Fagone is a writer who I've posted on a number of times and who sent me a galley copy of the book due out November 5th. When I first heard of the book a number of months ago, I thought it was going to be about the electric car industry, but the thread pulling together the aforementioned inventors was their respective efforts at winning the Automotive X Prize. The contest was started by Peter Diamandis out of his successful X Prize for private space travel, which featured teams attempting to win a $10M prize by sending three passengers to 100 kilometers into space and safely back, and then repeating it two weeks later.
The Automotive X Prize was an attempt by Diamandis to kick start an industry just as the original X Prize helped launch prize space travel, but rather the intent of this contest was to push forward automotive hyper fuel efficiency. The contest went through various iterations of how it would run and it wound up with a target of 100 MPGe, or MPG equivalents, and a $10M total prize purse split into three divisions with one $5M prize and two different $2.5M prizes available. Entrants had to satisfy the MPGe threshold along with meeting various performance and safety benchmarks. If multiple cars within a division satisfied all criteria for winning the prize, then a 100 mile race would decide the winner.

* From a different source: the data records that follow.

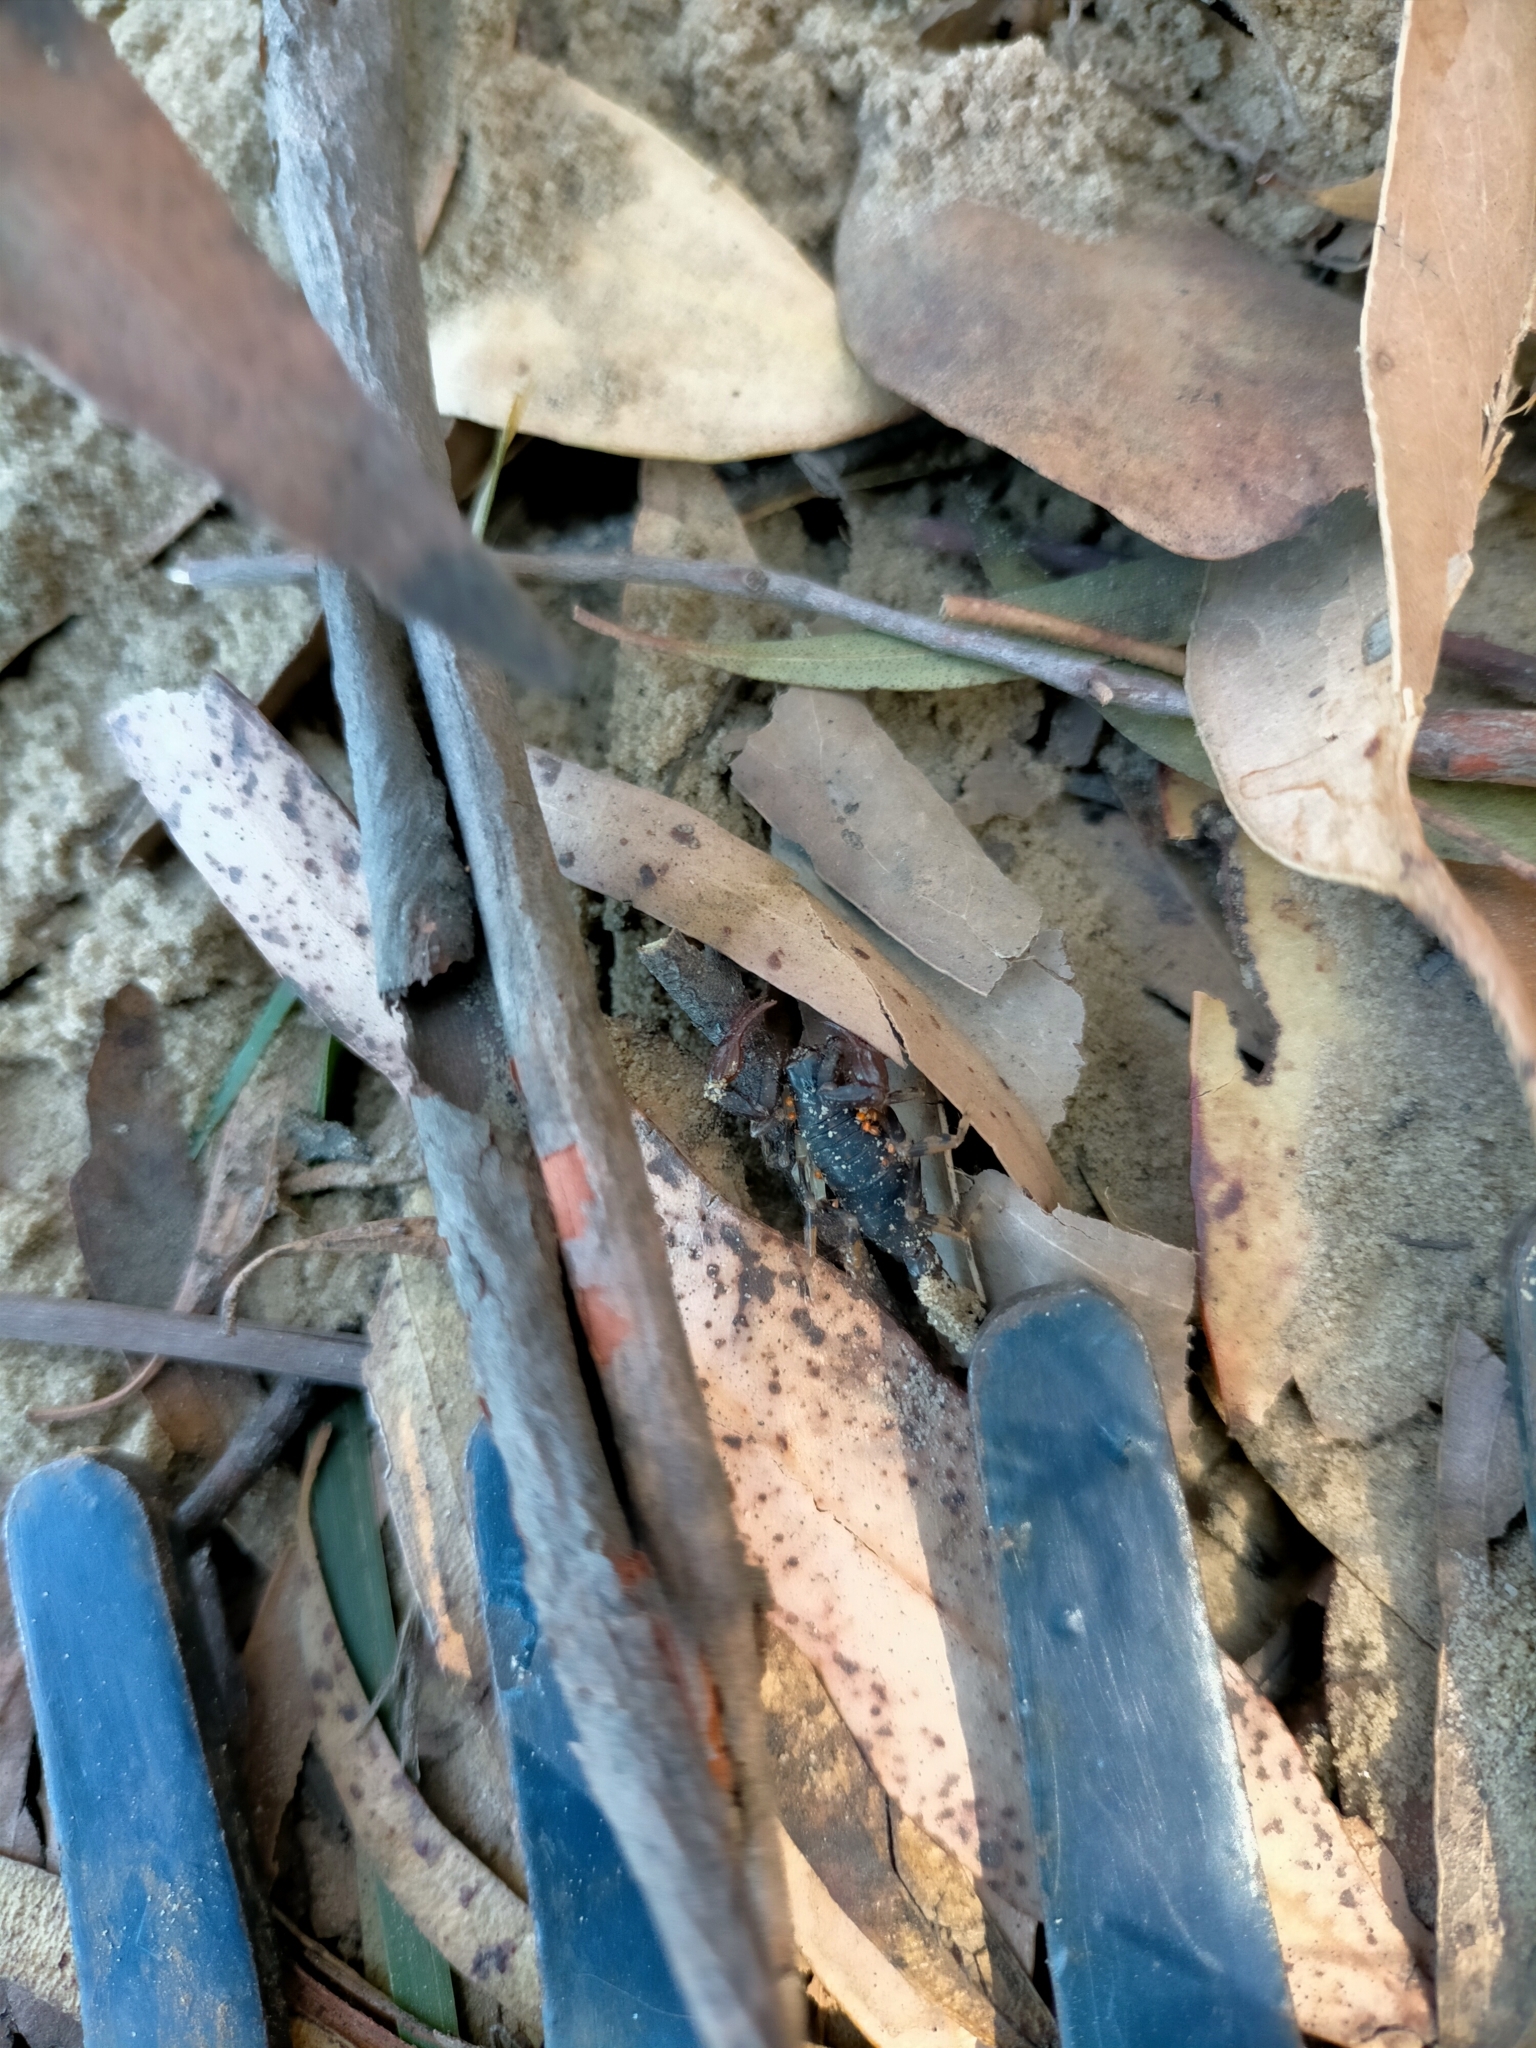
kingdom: Animalia
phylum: Arthropoda
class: Arachnida
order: Scorpiones
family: Bothriuridae
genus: Cercophonius
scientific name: Cercophonius squama
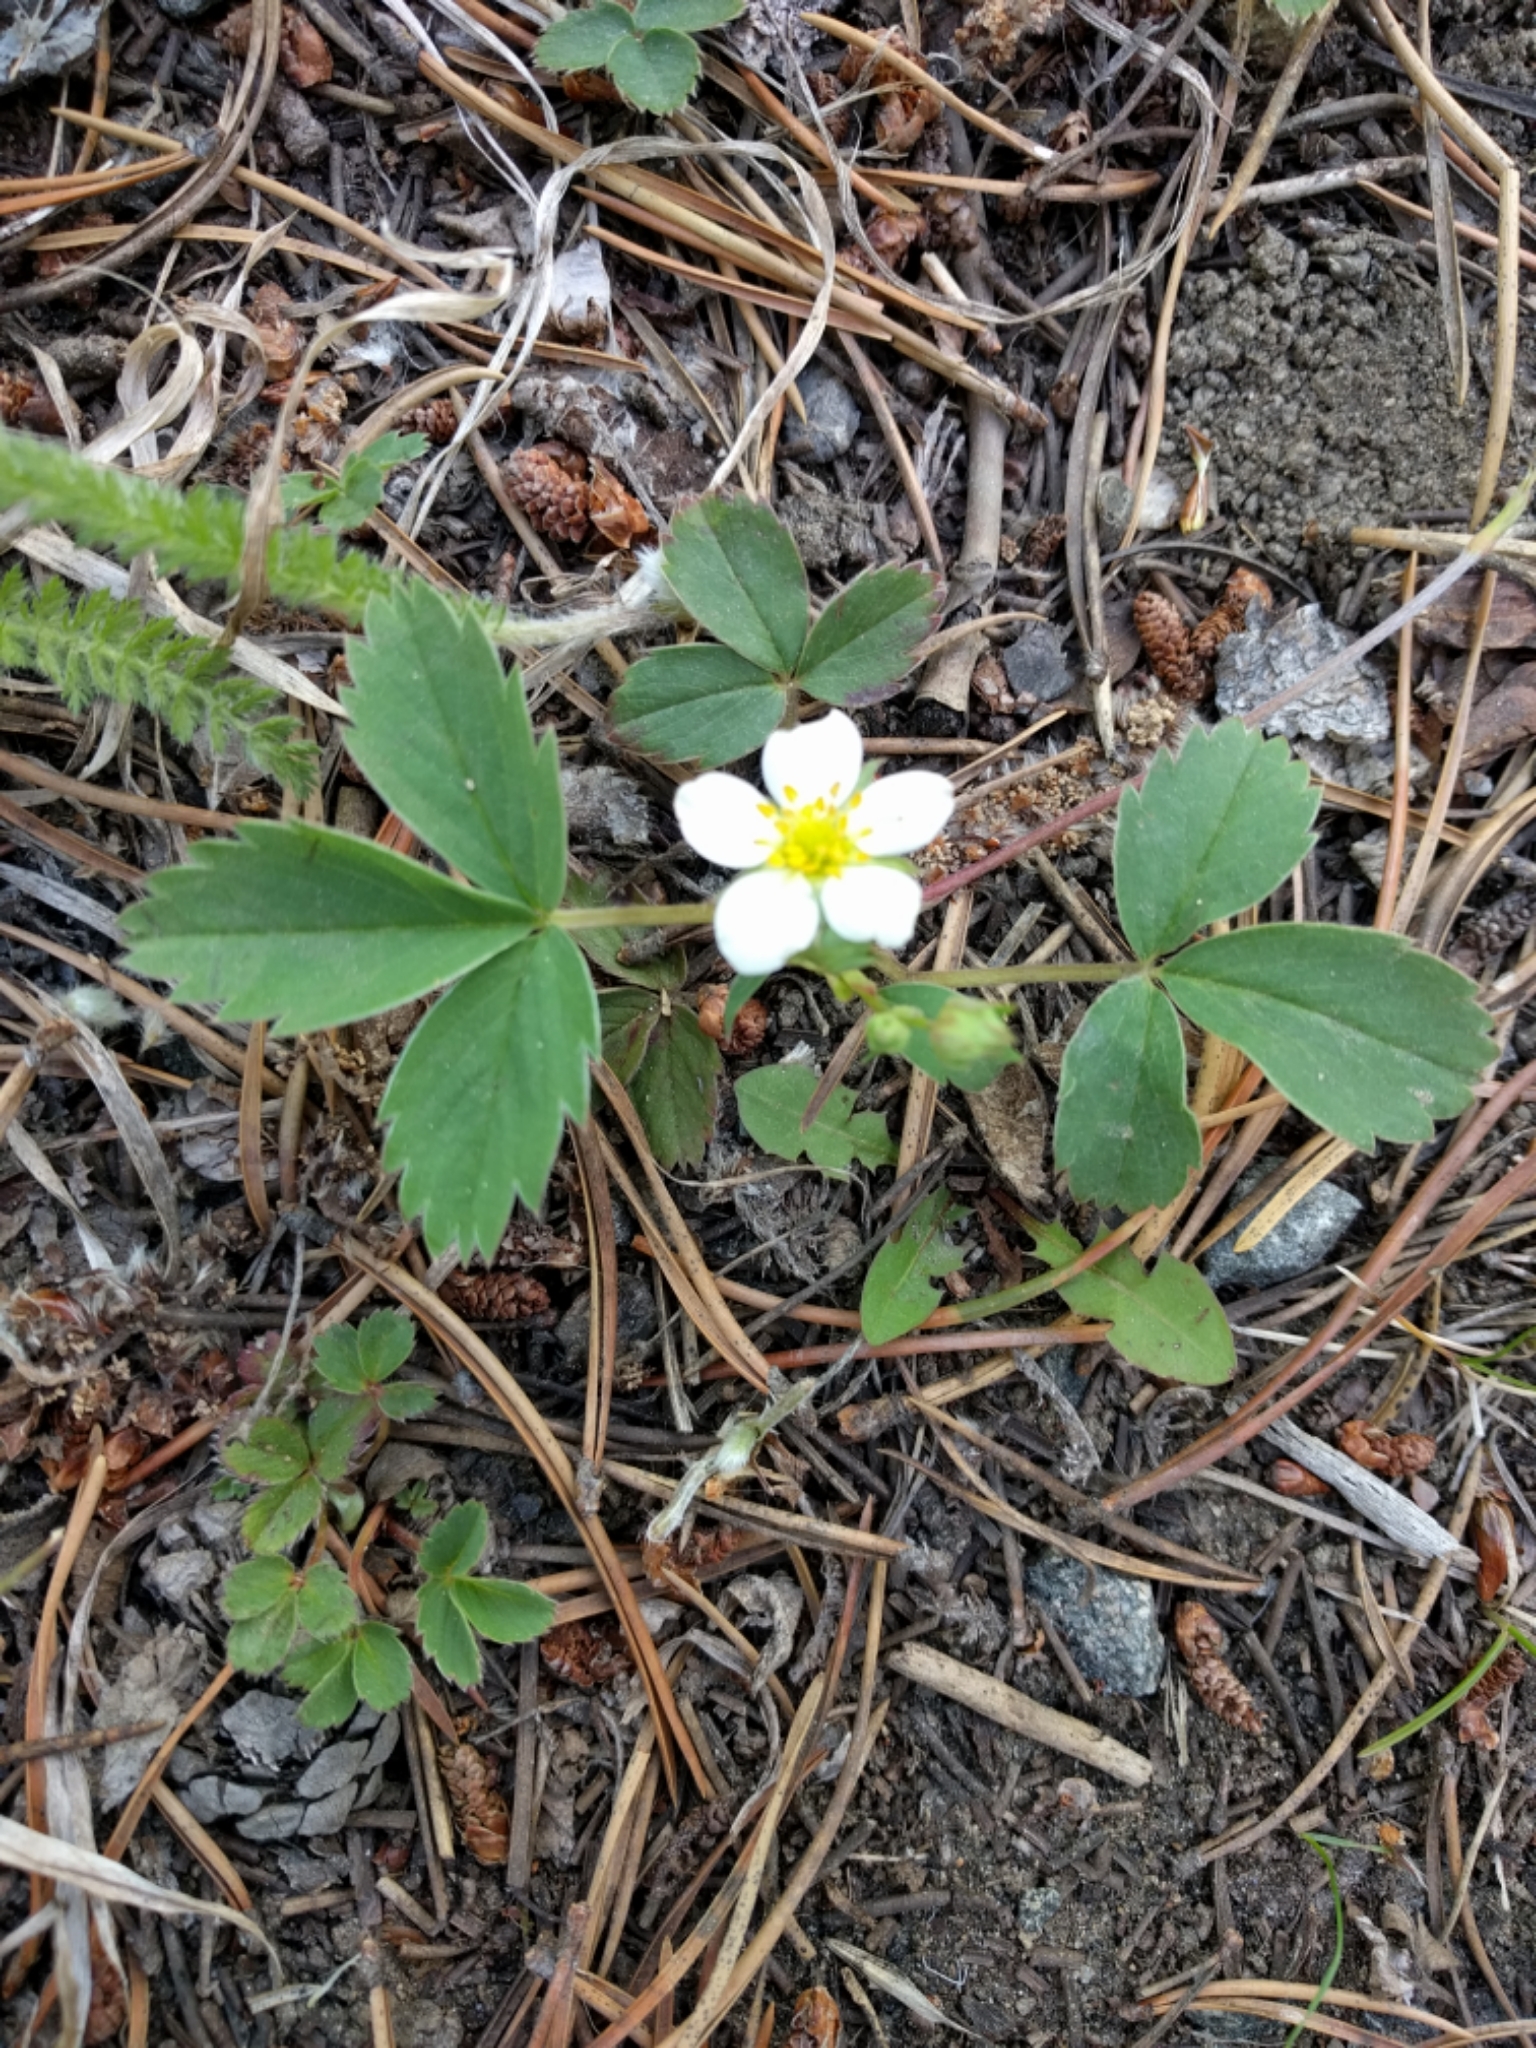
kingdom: Plantae
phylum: Tracheophyta
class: Magnoliopsida
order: Rosales
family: Rosaceae
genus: Fragaria
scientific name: Fragaria virginiana
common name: Thickleaved wild strawberry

What stood out the most in Fagone’s book were terribly interesting characters, and great stories about them that clearly came from thorough reporting done. The people and teams featured most prominently were the West Philly Hybrid X team of high school students led by former math teacher Simon Hauger, Oliver Kuttner and the “Very Light Car” from his Edison2 team and Kevin Smith and his team Illuminati Motor Works. Towards the end of the book Fagone wrote about the electric car industry and its most successful entry to date in Tesla Motors and while Tesla certainly an interesting company led by a fascinating guy, what drives (no pun intended) Ingenious forward is the bootstrapping efforts and entrepreneurial spirit of people like Kuttner and Smith and their work with physical objects in their hyper-efficient cars.
If I were to quibble with Ingenious, the blend of different characters written about made it at times hard to keep apart who was being written about, but that was primarily a difficulty just in the beginning of the book, and perhaps was a function of the chapter titles not always being terribly descriptive of the topics or people they covered.